Communiqué de presse

Mexique. Une victime de torture libérée après 20 années passées derrière les barreaux

La décision rendue par la Cour suprême du Mexique, ordonnant la libération immédiate d’un homme incarcéré il y a plus de 20 ans sur la base d’« aveux » extorqués sous la torture, représente une grande victoire pour la justice, a déclaré Amnesty International jeudi 19 mars 2015.

La Cour suprême a ordonné la libération d’Alfonso Martín del Campo Dodd le 18 mars. Il a passé près de 23 ans en prison après avoir été reconnu coupable en 1992 du meurtre de sa sœur et de son beau-frère, un crime qu’il n’a avoué qu’après avoir été détenu de manière arbitraire et torturé à Mexico.

« La libération d’Alfonso Martín del Campo Dodd est une victoire trop longtemps attendue pour la justice. Son dossier aurait dû être classé il y a bien des années, la torture ayant été utilisée pour le contraindre à " avouer ", en violation du droit international relatif aux droits humains », a déclaré Perseo Quiroz, directeur exécutif d’Amnesty International Mexique.

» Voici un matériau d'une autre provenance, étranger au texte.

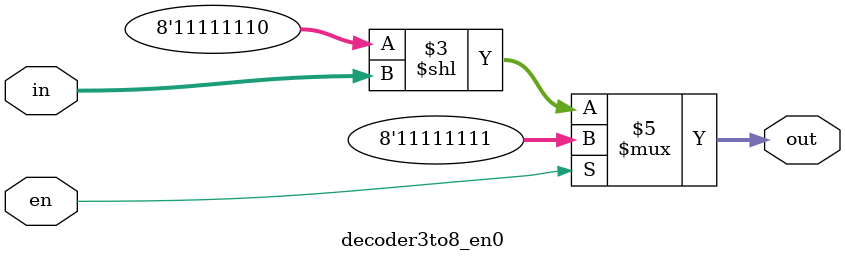
<source format=v>
module decoder3to8_en0(
input wire [2:0] in, 
input wire en, 
output reg [7:0] out);
always @(*)
if (en == 0) 
out = (8'b11111110 << in); // d?ch bit trái
else
out = 8'b11111111;
endmodule

</source>
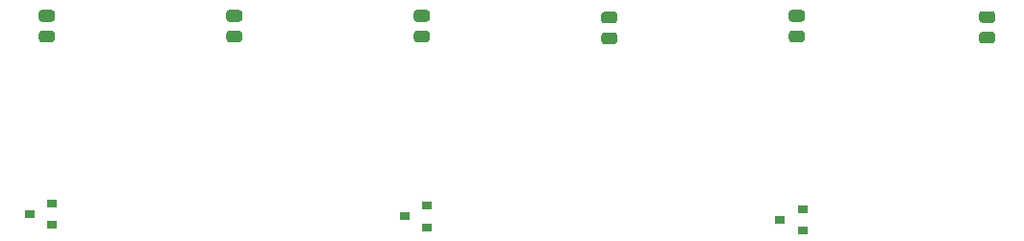
<source format=gbr>
%TF.GenerationSoftware,KiCad,Pcbnew,(5.1.8)-1*%
%TF.CreationDate,2020-12-01T03:48:25+04:00*%
%TF.ProjectId,111,3131312e-6b69-4636-9164-5f7063625858,ver 1.0*%
%TF.SameCoordinates,Original*%
%TF.FileFunction,Paste,Bot*%
%TF.FilePolarity,Positive*%
%FSLAX46Y46*%
G04 Gerber Fmt 4.6, Leading zero omitted, Abs format (unit mm)*
G04 Created by KiCad (PCBNEW (5.1.8)-1) date 2020-12-01 03:48:25*
%MOMM*%
%LPD*%
G01*
G04 APERTURE LIST*
%ADD10R,0.900000X0.800000*%
G04 APERTURE END LIST*
D10*
%TO.C,\u002AD1*%
X201962000Y-147386000D03*
X203962000Y-148336000D03*
X203962000Y-146436000D03*
%TD*%
%TO.C,\u002AD12*%
X170910000Y-146116000D03*
X170910000Y-148016000D03*
X168910000Y-147066000D03*
%TD*%
%TO.C,\u002AD13*%
X137890000Y-145928000D03*
X137890000Y-147828000D03*
X135890000Y-146878000D03*
%TD*%
%TO.C,\u002AR11*%
G36*
G01*
X220668002Y-131830500D02*
X219767998Y-131830500D01*
G75*
G02*
X219518000Y-131580502I0J249998D01*
G01*
X219518000Y-131055498D01*
G75*
G02*
X219767998Y-130805500I249998J0D01*
G01*
X220668002Y-130805500D01*
G75*
G02*
X220918000Y-131055498I0J-249998D01*
G01*
X220918000Y-131580502D01*
G75*
G02*
X220668002Y-131830500I-249998J0D01*
G01*
G37*
G36*
G01*
X220668002Y-130005500D02*
X219767998Y-130005500D01*
G75*
G02*
X219518000Y-129755502I0J249998D01*
G01*
X219518000Y-129230498D01*
G75*
G02*
X219767998Y-128980500I249998J0D01*
G01*
X220668002Y-128980500D01*
G75*
G02*
X220918000Y-129230498I0J-249998D01*
G01*
X220918000Y-129755502D01*
G75*
G02*
X220668002Y-130005500I-249998J0D01*
G01*
G37*
%TD*%
%TO.C,\u002AR12*%
G36*
G01*
X203904002Y-129902000D02*
X203003998Y-129902000D01*
G75*
G02*
X202754000Y-129652002I0J249998D01*
G01*
X202754000Y-129126998D01*
G75*
G02*
X203003998Y-128877000I249998J0D01*
G01*
X203904002Y-128877000D01*
G75*
G02*
X204154000Y-129126998I0J-249998D01*
G01*
X204154000Y-129652002D01*
G75*
G02*
X203904002Y-129902000I-249998J0D01*
G01*
G37*
G36*
G01*
X203904002Y-131727000D02*
X203003998Y-131727000D01*
G75*
G02*
X202754000Y-131477002I0J249998D01*
G01*
X202754000Y-130951998D01*
G75*
G02*
X203003998Y-130702000I249998J0D01*
G01*
X203904002Y-130702000D01*
G75*
G02*
X204154000Y-130951998I0J-249998D01*
G01*
X204154000Y-131477002D01*
G75*
G02*
X203904002Y-131727000I-249998J0D01*
G01*
G37*
%TD*%
%TO.C,\u002AR13*%
G36*
G01*
X187394002Y-131877500D02*
X186493998Y-131877500D01*
G75*
G02*
X186244000Y-131627502I0J249998D01*
G01*
X186244000Y-131102498D01*
G75*
G02*
X186493998Y-130852500I249998J0D01*
G01*
X187394002Y-130852500D01*
G75*
G02*
X187644000Y-131102498I0J-249998D01*
G01*
X187644000Y-131627502D01*
G75*
G02*
X187394002Y-131877500I-249998J0D01*
G01*
G37*
G36*
G01*
X187394002Y-130052500D02*
X186493998Y-130052500D01*
G75*
G02*
X186244000Y-129802502I0J249998D01*
G01*
X186244000Y-129277498D01*
G75*
G02*
X186493998Y-129027500I249998J0D01*
G01*
X187394002Y-129027500D01*
G75*
G02*
X187644000Y-129277498I0J-249998D01*
G01*
X187644000Y-129802502D01*
G75*
G02*
X187394002Y-130052500I-249998J0D01*
G01*
G37*
%TD*%
%TO.C,\u002AR14*%
G36*
G01*
X170884002Y-129902000D02*
X169983998Y-129902000D01*
G75*
G02*
X169734000Y-129652002I0J249998D01*
G01*
X169734000Y-129126998D01*
G75*
G02*
X169983998Y-128877000I249998J0D01*
G01*
X170884002Y-128877000D01*
G75*
G02*
X171134000Y-129126998I0J-249998D01*
G01*
X171134000Y-129652002D01*
G75*
G02*
X170884002Y-129902000I-249998J0D01*
G01*
G37*
G36*
G01*
X170884002Y-131727000D02*
X169983998Y-131727000D01*
G75*
G02*
X169734000Y-131477002I0J249998D01*
G01*
X169734000Y-130951998D01*
G75*
G02*
X169983998Y-130702000I249998J0D01*
G01*
X170884002Y-130702000D01*
G75*
G02*
X171134000Y-130951998I0J-249998D01*
G01*
X171134000Y-131477002D01*
G75*
G02*
X170884002Y-131727000I-249998J0D01*
G01*
G37*
%TD*%
%TO.C,\u002AR15*%
G36*
G01*
X154374002Y-131727000D02*
X153473998Y-131727000D01*
G75*
G02*
X153224000Y-131477002I0J249998D01*
G01*
X153224000Y-130951998D01*
G75*
G02*
X153473998Y-130702000I249998J0D01*
G01*
X154374002Y-130702000D01*
G75*
G02*
X154624000Y-130951998I0J-249998D01*
G01*
X154624000Y-131477002D01*
G75*
G02*
X154374002Y-131727000I-249998J0D01*
G01*
G37*
G36*
G01*
X154374002Y-129902000D02*
X153473998Y-129902000D01*
G75*
G02*
X153224000Y-129652002I0J249998D01*
G01*
X153224000Y-129126998D01*
G75*
G02*
X153473998Y-128877000I249998J0D01*
G01*
X154374002Y-128877000D01*
G75*
G02*
X154624000Y-129126998I0J-249998D01*
G01*
X154624000Y-129652002D01*
G75*
G02*
X154374002Y-129902000I-249998J0D01*
G01*
G37*
%TD*%
%TO.C,\u002AR16*%
G36*
G01*
X137864002Y-129902000D02*
X136963998Y-129902000D01*
G75*
G02*
X136714000Y-129652002I0J249998D01*
G01*
X136714000Y-129126998D01*
G75*
G02*
X136963998Y-128877000I249998J0D01*
G01*
X137864002Y-128877000D01*
G75*
G02*
X138114000Y-129126998I0J-249998D01*
G01*
X138114000Y-129652002D01*
G75*
G02*
X137864002Y-129902000I-249998J0D01*
G01*
G37*
G36*
G01*
X137864002Y-131727000D02*
X136963998Y-131727000D01*
G75*
G02*
X136714000Y-131477002I0J249998D01*
G01*
X136714000Y-130951998D01*
G75*
G02*
X136963998Y-130702000I249998J0D01*
G01*
X137864002Y-130702000D01*
G75*
G02*
X138114000Y-130951998I0J-249998D01*
G01*
X138114000Y-131477002D01*
G75*
G02*
X137864002Y-131727000I-249998J0D01*
G01*
G37*
%TD*%
M02*

</source>
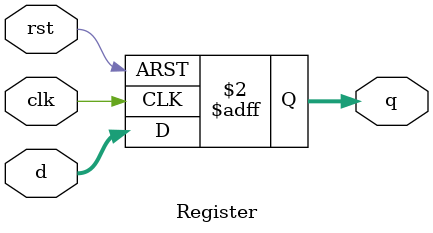
<source format=v>
module Register #(parameter size=5)(d, clk, rst, q);
   input      [size-1:0] d;
   input      clk, rst;
   output     [size-1:0] q;
   reg        [size-1:0] q;
    // Register with active-high clock & asynchronous clear
   always @ (posedge clk or posedge rst) begin
      if (rst)
         q <= 0;
      else
         q <= d;
   end
endmodule
</source>
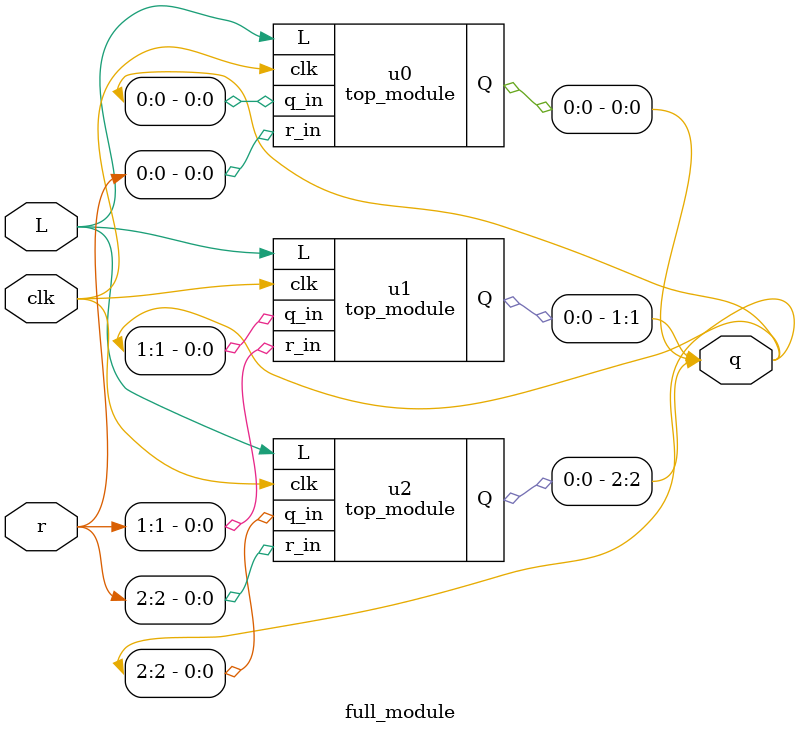
<source format=v>

module top_module(
    input clk,
    input L,
    input q_in,
    input r_in,
    output reg Q
);

// Flip-flop
always @(posedge clk) begin
    if (L) begin
        Q <= r_in;
    end else begin
        Q <= q_in;
    end
end

endmodule

// Define the main module "full_module"
module full_module (
    input [2:0] r,
    input L,
    input clk,
    output reg [2:0] q
);

// Instantiate the top_module three times
top_module u0 (
    .clk(clk),
    .L(L),
    .q_in(q[0]),
    .r_in(r[0]),
    .Q(q[0])
);

top_module u1 (
    .clk(clk),
    .L(L),
    .q_in(q[1]),
    .r_in(r[1]),
    .Q(q[1])
);

top_module u2 (
    .clk(clk),
    .L(L),
    .q_in(q[2]),
    .r_in(r[2]),
    .Q(q[2])
);

endmodule

</source>
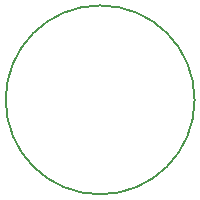
<source format=gbr>
G04 #@! TF.FileFunction,Profile,NP*
%FSLAX46Y46*%
G04 Gerber Fmt 4.6, Leading zero omitted, Abs format (unit mm)*
G04 Created by KiCad (PCBNEW 4.0.4-stable) date 11/13/16 16:01:47*
%MOMM*%
%LPD*%
G01*
G04 APERTURE LIST*
%ADD10C,0.100000*%
%ADD11C,0.150000*%
G04 APERTURE END LIST*
D10*
D11*
X158000000Y-100000000D02*
G75*
G03X158000000Y-100000000I-8000000J0D01*
G01*
M02*

</source>
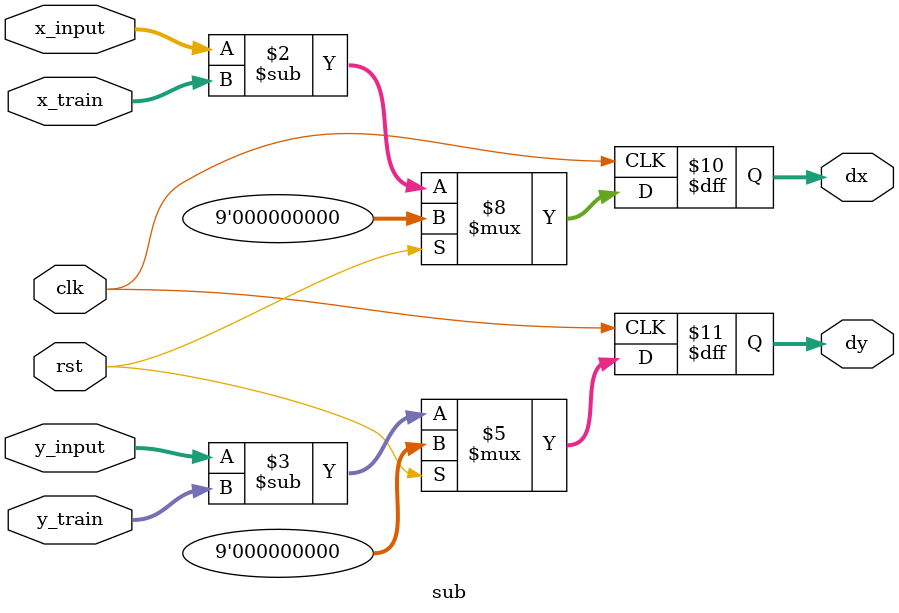
<source format=v>
module sub (

    input  wire clk,
    input  wire rst,

    // Input feature vector (from switches/registers)
    input  wire signed [7:0] x_input,
    input  wire signed [7:0] y_input,

    // Training sample (from BRAM)
    input  wire signed [7:0] x_train,
    input  wire signed [7:0] y_train,

    // Outputs to next pipeline stage
    output reg  signed [8:0] dx,
    output reg  signed [8:0] dy
);

    // Pipeline register stage
    always @(posedge clk) begin
        if (rst) begin
            dx <= 0;
            dy <= 0;
        end else begin
            dx <= x_input - x_train;
            dy <= y_input - y_train;
        end
    end

endmodule

</source>
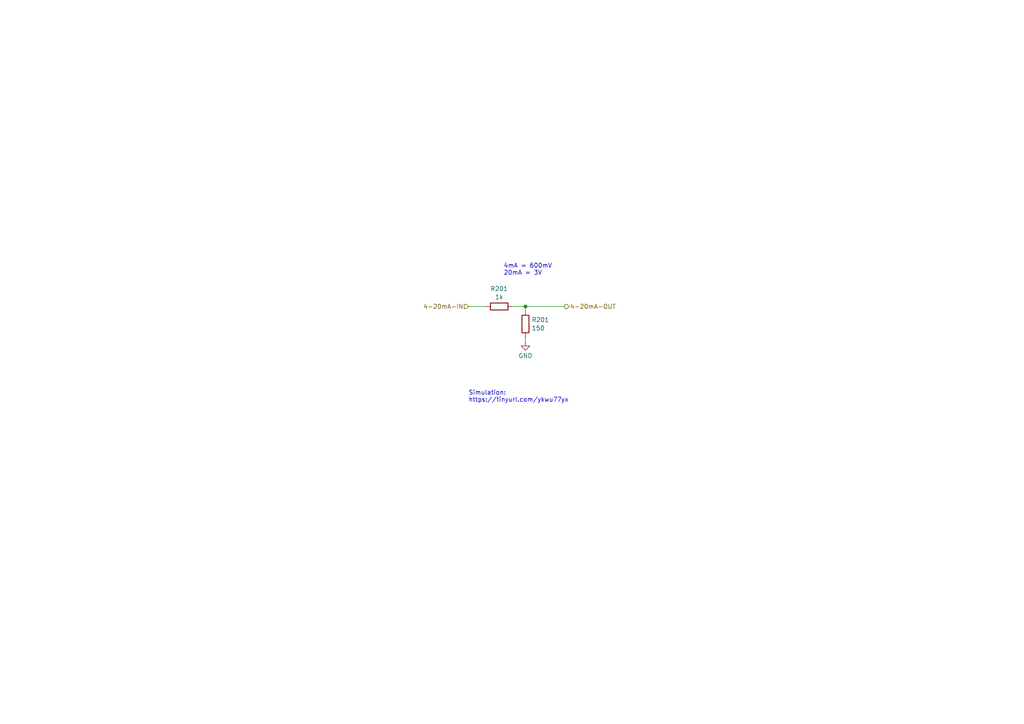
<source format=kicad_sch>
(kicad_sch (version 20230121) (generator eeschema)

  (uuid 6582f7b3-fca1-44e8-8016-f503f2f1ea4c)

  (paper "A4")

  

  (junction (at 152.4 88.9) (diameter 0) (color 0 0 0 0)
    (uuid 65493f8e-484a-4339-89e9-ca6e842dec49)
  )

  (wire (pts (xy 152.4 88.9) (xy 152.4 90.17))
    (stroke (width 0) (type default))
    (uuid 081722eb-d594-4789-9147-9e913f3fcf27)
  )
  (wire (pts (xy 152.4 88.9) (xy 163.83 88.9))
    (stroke (width 0) (type default))
    (uuid 1738384c-e69a-476b-8a36-748475ab7e86)
  )
  (wire (pts (xy 135.89 88.9) (xy 140.97 88.9))
    (stroke (width 0) (type default))
    (uuid aec6f62f-601a-4dc8-907f-acefe3376a5e)
  )
  (wire (pts (xy 148.59 88.9) (xy 152.4 88.9))
    (stroke (width 0) (type default))
    (uuid affb2c11-07c4-4f6a-8dab-8341247cc551)
  )
  (wire (pts (xy 152.4 99.06) (xy 152.4 97.79))
    (stroke (width 0) (type default))
    (uuid e47d693f-6830-419e-961a-c7e8638a1622)
  )

  (text "Simulation:\nhttps://tinyurl.com/ykwu77yx" (at 135.89 116.84 0)
    (effects (font (size 1.27 1.27)) (justify left bottom))
    (uuid 2140a311-e468-4186-93b8-a2d5a4ed4c36)
  )
  (text "4mA = 600mV\n20mA = 3V" (at 146.05 80.01 0)
    (effects (font (size 1.27 1.27)) (justify left bottom))
    (uuid d9a88c80-3e8a-4096-a3d2-8a6f62ffbf9b)
  )

  (hierarchical_label "4-20mA-IN" (shape input) (at 135.89 88.9 180) (fields_autoplaced)
    (effects (font (size 1.27 1.27)) (justify right))
    (uuid a9b0ccbc-ff6d-4e0e-9b49-42d3c9243eb8)
  )
  (hierarchical_label "4-20mA-OUT" (shape output) (at 163.83 88.9 0) (fields_autoplaced)
    (effects (font (size 1.27 1.27)) (justify left))
    (uuid f7f76dc1-f9f3-4b6e-adba-85d9519674e9)
  )

  (symbol (lib_id "Device:R") (at 152.4 93.98 0) (unit 1)
    (in_bom yes) (on_board yes) (dnp no) (fields_autoplaced)
    (uuid 49d1491a-eb9b-4b54-a6c7-c586ac586bd3)
    (property "Reference" "R201" (at 154.178 92.7679 0)
      (effects (font (size 1.27 1.27)) (justify left))
    )
    (property "Value" "150" (at 154.178 95.1921 0)
      (effects (font (size 1.27 1.27)) (justify left))
    )
    (property "Footprint" "Resistor_SMD:R_0603_1608Metric_Pad0.98x0.95mm_HandSolder" (at 150.622 93.98 90)
      (effects (font (size 1.27 1.27)) hide)
    )
    (property "Datasheet" "~" (at 152.4 93.98 0)
      (effects (font (size 1.27 1.27)) hide)
    )
    (pin "1" (uuid 23229211-4437-4948-b82b-4bdcc8e3ca59))
    (pin "2" (uuid 59cfa894-ced3-4d5d-adcd-446c23e96e92))
    (instances
      (project "engine-controller"
        (path "/c646003c-e1a1-4f96-833a-f6a146234064/4fb5d043-5efd-4b64-9ebf-9dabbf04a320"
          (reference "R201") (unit 1)
        )
        (path "/c646003c-e1a1-4f96-833a-f6a146234064/8c125e31-6265-45aa-9539-ac855e4858f1"
          (reference "R702") (unit 1)
        )
        (path "/c646003c-e1a1-4f96-833a-f6a146234064/7bbe6d08-bc60-442f-95c4-9a82902b160e"
          (reference "R802") (unit 1)
        )
        (path "/c646003c-e1a1-4f96-833a-f6a146234064/1aa6c9f8-35d9-4d74-b2de-c45dfdb66e64"
          (reference "R902") (unit 1)
        )
        (path "/c646003c-e1a1-4f96-833a-f6a146234064/3876ba3a-79bc-4ea1-ac11-d8cda5e1f712"
          (reference "R1002") (unit 1)
        )
      )
    )
  )

  (symbol (lib_id "power:GND") (at 152.4 99.06 0) (unit 1)
    (in_bom yes) (on_board yes) (dnp no) (fields_autoplaced)
    (uuid 5e946c9a-1ca8-457f-ac14-0cb3ffec22bf)
    (property "Reference" "#PWR0701" (at 152.4 105.41 0)
      (effects (font (size 1.27 1.27)) hide)
    )
    (property "Value" "GND" (at 152.4 103.1931 0)
      (effects (font (size 1.27 1.27)))
    )
    (property "Footprint" "" (at 152.4 99.06 0)
      (effects (font (size 1.27 1.27)) hide)
    )
    (property "Datasheet" "" (at 152.4 99.06 0)
      (effects (font (size 1.27 1.27)) hide)
    )
    (pin "1" (uuid 30fe8559-0f30-406b-9daf-930684cd7077))
    (instances
      (project "engine-controller"
        (path "/c646003c-e1a1-4f96-833a-f6a146234064/8c125e31-6265-45aa-9539-ac855e4858f1"
          (reference "#PWR0701") (unit 1)
        )
        (path "/c646003c-e1a1-4f96-833a-f6a146234064/7bbe6d08-bc60-442f-95c4-9a82902b160e"
          (reference "#PWR0801") (unit 1)
        )
        (path "/c646003c-e1a1-4f96-833a-f6a146234064/1aa6c9f8-35d9-4d74-b2de-c45dfdb66e64"
          (reference "#PWR0901") (unit 1)
        )
        (path "/c646003c-e1a1-4f96-833a-f6a146234064/3876ba3a-79bc-4ea1-ac11-d8cda5e1f712"
          (reference "#PWR01001") (unit 1)
        )
      )
    )
  )

  (symbol (lib_id "Device:R") (at 144.78 88.9 90) (unit 1)
    (in_bom yes) (on_board yes) (dnp no) (fields_autoplaced)
    (uuid f7bfe768-9dd8-4785-8cb1-467e1ce25978)
    (property "Reference" "R201" (at 144.78 83.7397 90)
      (effects (font (size 1.27 1.27)))
    )
    (property "Value" "1k" (at 144.78 86.1639 90)
      (effects (font (size 1.27 1.27)))
    )
    (property "Footprint" "Resistor_SMD:R_0603_1608Metric_Pad0.98x0.95mm_HandSolder" (at 144.78 90.678 90)
      (effects (font (size 1.27 1.27)) hide)
    )
    (property "Datasheet" "~" (at 144.78 88.9 0)
      (effects (font (size 1.27 1.27)) hide)
    )
    (pin "1" (uuid 9beb0c58-53da-4e6e-8418-8fef27fb90c3))
    (pin "2" (uuid 1d15b547-d76a-48b9-9e14-d0406b1857d9))
    (instances
      (project "engine-controller"
        (path "/c646003c-e1a1-4f96-833a-f6a146234064/4fb5d043-5efd-4b64-9ebf-9dabbf04a320"
          (reference "R201") (unit 1)
        )
        (path "/c646003c-e1a1-4f96-833a-f6a146234064/8c125e31-6265-45aa-9539-ac855e4858f1"
          (reference "R701") (unit 1)
        )
        (path "/c646003c-e1a1-4f96-833a-f6a146234064/7bbe6d08-bc60-442f-95c4-9a82902b160e"
          (reference "R801") (unit 1)
        )
        (path "/c646003c-e1a1-4f96-833a-f6a146234064/1aa6c9f8-35d9-4d74-b2de-c45dfdb66e64"
          (reference "R901") (unit 1)
        )
        (path "/c646003c-e1a1-4f96-833a-f6a146234064/3876ba3a-79bc-4ea1-ac11-d8cda5e1f712"
          (reference "R1001") (unit 1)
        )
      )
    )
  )
)

</source>
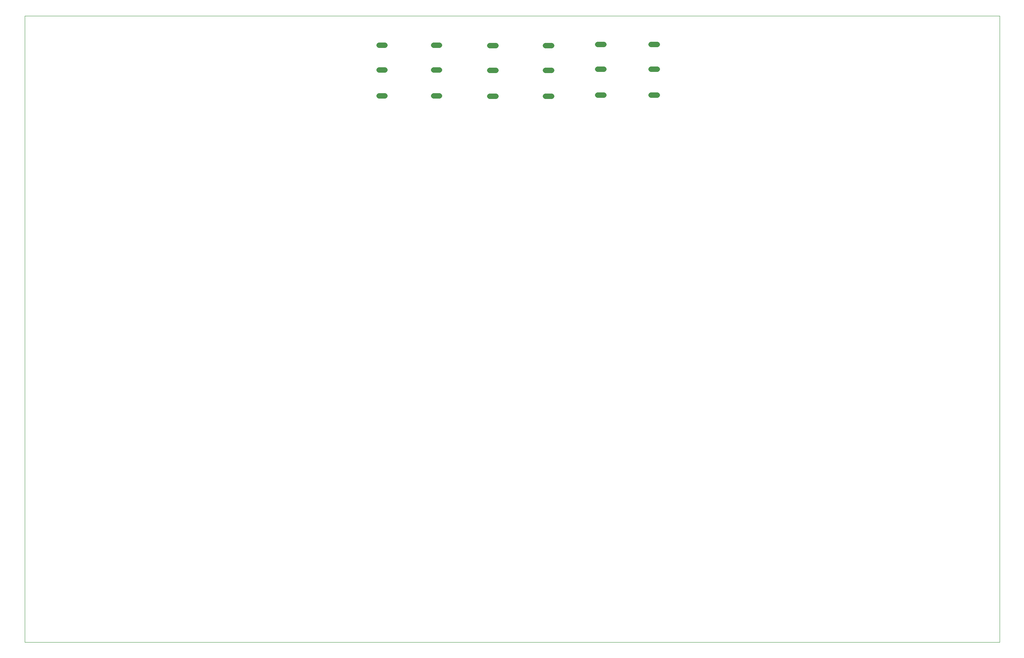
<source format=gko>
G04 Layer: BoardOutlineLayer*
G04 EasyEDA Pro v2.2.35.2, 2025-01-25 12:46:23*
G04 Gerber Generator version 0.3*
G04 Scale: 100 percent, Rotated: No, Reflected: No*
G04 Dimensions in millimeters*
G04 Leading zeros omitted, absolute positions, 4 integers and 5 decimals*
%FSLAX45Y45*%
%MOMM*%
%ADD10C,1.2*%
%ADD11C,0.1*%
G75*


G04 PolygonModel Start*
G54D10*
G01X10171200Y-1786300D02*
G01X10301200Y-1786300D01*
G01X10171200Y-676300D02*
G01X10301200Y-676300D01*
G01X10171200Y-1216300D02*
G01X10301200Y-1216300D01*
G01X12533400Y-1760900D02*
G01X12663400Y-1760900D01*
G01X12533400Y-650900D02*
G01X12663400Y-650900D01*
G01X12533400Y-1190900D02*
G01X12663400Y-1190900D01*
G01X13701800Y-1760900D02*
G01X13831800Y-1760900D01*
G01X13701800Y-650900D02*
G01X13831800Y-650900D01*
G01X13701800Y-1190900D02*
G01X13831800Y-1190900D01*
G01X11390400Y-1786300D02*
G01X11520400Y-1786300D01*
G01X11390400Y-676300D02*
G01X11520400Y-676300D01*
G01X11390400Y-1216300D02*
G01X11520400Y-1216300D01*
G01X8939300Y-1773600D02*
G01X9069300Y-1773600D01*
G01X8939300Y-663600D02*
G01X9069300Y-663600D01*
G01X8939300Y-1203600D02*
G01X9069300Y-1203600D01*
G01X7745500Y-1773600D02*
G01X7875500Y-1773600D01*
G01X7745500Y-663600D02*
G01X7875500Y-663600D01*
G01X7745500Y-1203600D02*
G01X7875500Y-1203600D01*
G54D11*
G01X-12000Y-13736100D02*
G01X21324000Y-13736100D01*
G01X21324000Y-20100D01*
G01X-12000Y-20100D01*
G01X-12000Y-13736100D01*

M02*


</source>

« Ce jugement de la Cour suprême souligne une nouvelle fois qu’il est urgent de combattre le recours généralisé à la torture au sein du système judiciaire mexicain, ce qu’a récemment pointé du doigt le rapporteur spécial de l’ONU sur la torture. »

Alfonso Martín del Campo a été placé en détention arbitraire le 30 mai 1992 à Mexico et des agents du bureau local du procureur général l’ont battu, étouffé et menacé. Des années plus tard, un policier a reconnu qu’il l’avait torturé avec ses collègues. Toutefois, les autorités n’en ont pas tenu compte, pas plus qu’elles n’ont pris en compte les éléments, comme les rapports médicaux, prouvant qu’il avait été torturé.

Selon Amnesty International, cette affaire est emblématique car elle illustre les multiples déficiences de la justice pénale mexicaine, qui perpétue la détention arbitraire et les preuves extorquées sous la torture.

L’organisation a recensé de nombreux cas dans lesquels les juges retiennent à titre de preuve des témoignages obtenus sous la torture. En outre, les allégations de torture ne font pas l’objet d’enquêtes dignes de ce nom. Les rapports des médecins légistes officiels sont souvent incomplets et ceux des experts indépendants passés à la trappe.

Alors qu’Alfonso Martín del Campo avait été examiné par un expert indépendant ayant confirmé qu’il avait été torturé, le système judiciaire local et fédéral a ignoré cet élément pendant plus de 20 ans.

« Les victimes de torture dans notre pays méritent, pour le moins, que les juges prennent en compte les expertises indépendantes qui établissent les faits de torture », a déclaré Perseo Quiroz.

De nombreux organismes internationaux ont recueilli des informations sur le cas d’Alfonso Martín del Campo et confirmé qu’il avait été torturé, notamment la Commission interaméricaine des droits de l’homme et le Groupe de travail des Nations unies sur la détention arbitraire.

Amnesty International exhorte le bureau du procureur général du District fédéral à enquêter sur le meurtre de la sœur et du beau-frère d’Alfonso Martín del Campo, et à traduire les responsables présumés en justice. En outre, Alfonso Martín del Campo a droit à des réparations de la part de l’État pour les violations des droits humains qu’il a subies.